Friday, October 28, 2016

Inacol Symposium 2016

Yesterday's keynote, Jim Shelton, made a strong point about the need for the people doing the work of changing school to a personalized learning model to tell their stories in compelling ways.  He highlighted that good deep thinking and data and research are important, but they don't move the needle, they keep it from falling back.  Its the stories of success and implementation and movement and of KIDS that really makes the changes we are working towards happen.  He reminded me that the PR efforts we put in are not for fame or glory, but rather to advance the cause that the model of school in America needs to shift and it needs to do so dramatically on a large a scale for the future of the country.

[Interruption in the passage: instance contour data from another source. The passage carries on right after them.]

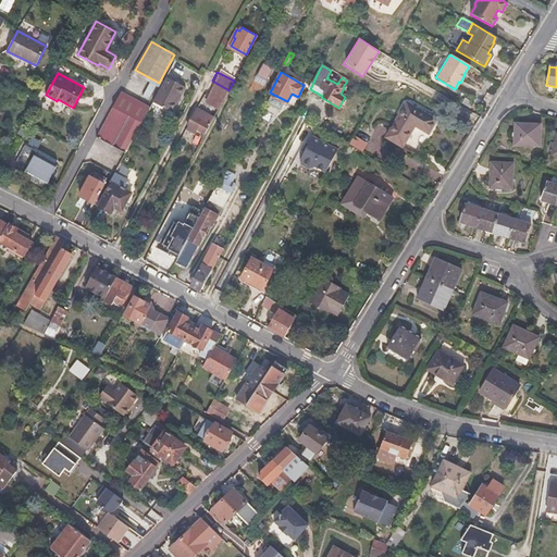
[(165,76),(151,102),(171,112),(185,87),(165,76)]
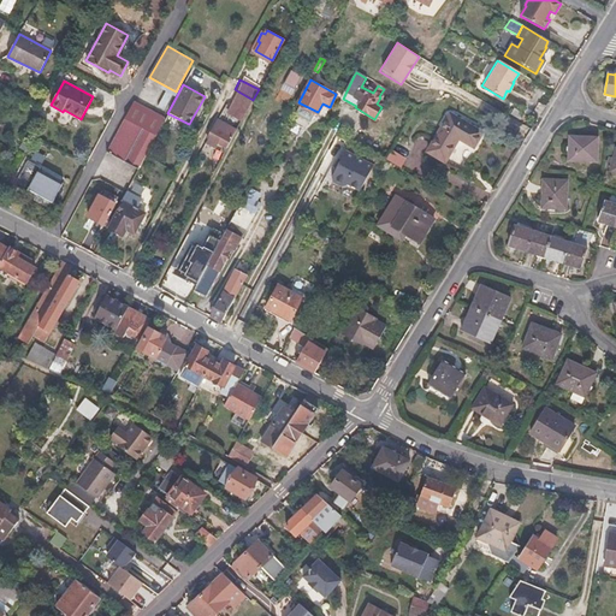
[(246,114),(253,100),(238,92),(231,106),(246,114)]
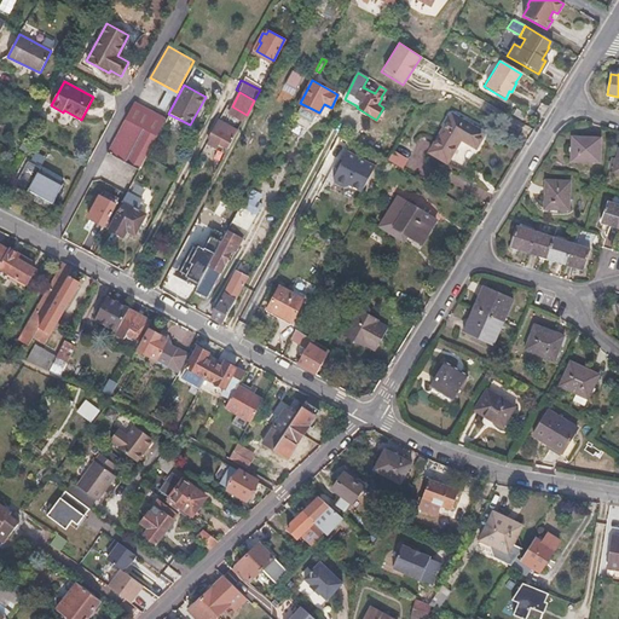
[(139,169),(146,156),(166,120),(134,103),(108,152),(139,169)]
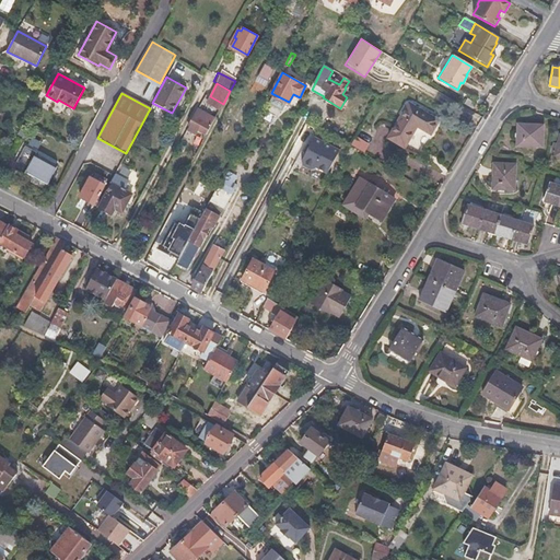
[(287,101),(273,94),(269,103),(282,109),(287,101)]
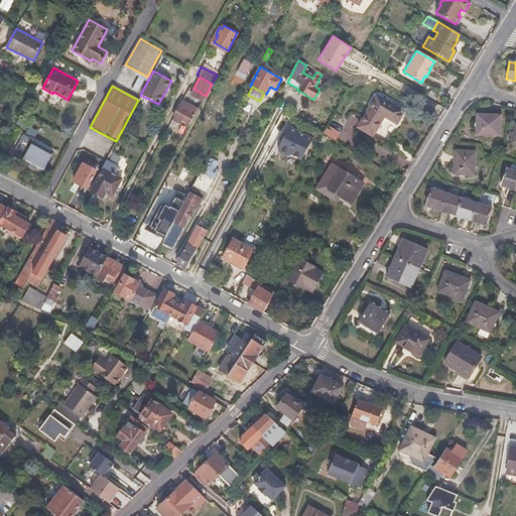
[(424,93),(433,97),(435,93),(427,88),(424,93)]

In the midst of a presidential election like one we have never witnessed before, the power and influence of social media and stories is evident and in our face.  The 24 hour news cycle is not dominated by pensive, purposeful, and thoughtful pieces, but rather by sound bites and stories that grab peoples attention.  So, there is power in grabbing people's attention.  We need to do that work, the work to keep kids and education at the top of mind with policy makers and legislators whose pen strokes and penchants for quick wins can create laws and policy that hinder and even hurt kids as the attempt to maintain the status quo.  Or, less tragic, but equally frustrating, they create laws that create bureaucracy, that create procedures, that take take time away from teachers who are really doing the work to reach kids and make them great.

I heard a call to action.  I heard not just a reaffirmation that the work we are doing in my district and is in important, but that there is a need to be a part of a broader conversation that can move policy and practice.  We have proof points around the country where we know both viscerally and through student achievement, that competency based, personalized learning works for each and every student. It creates equity, levels the playing field, and inspires educators, parents, and students.  We need to share that inspiration, we need to embrace the message, but most importantly, we need to be the message.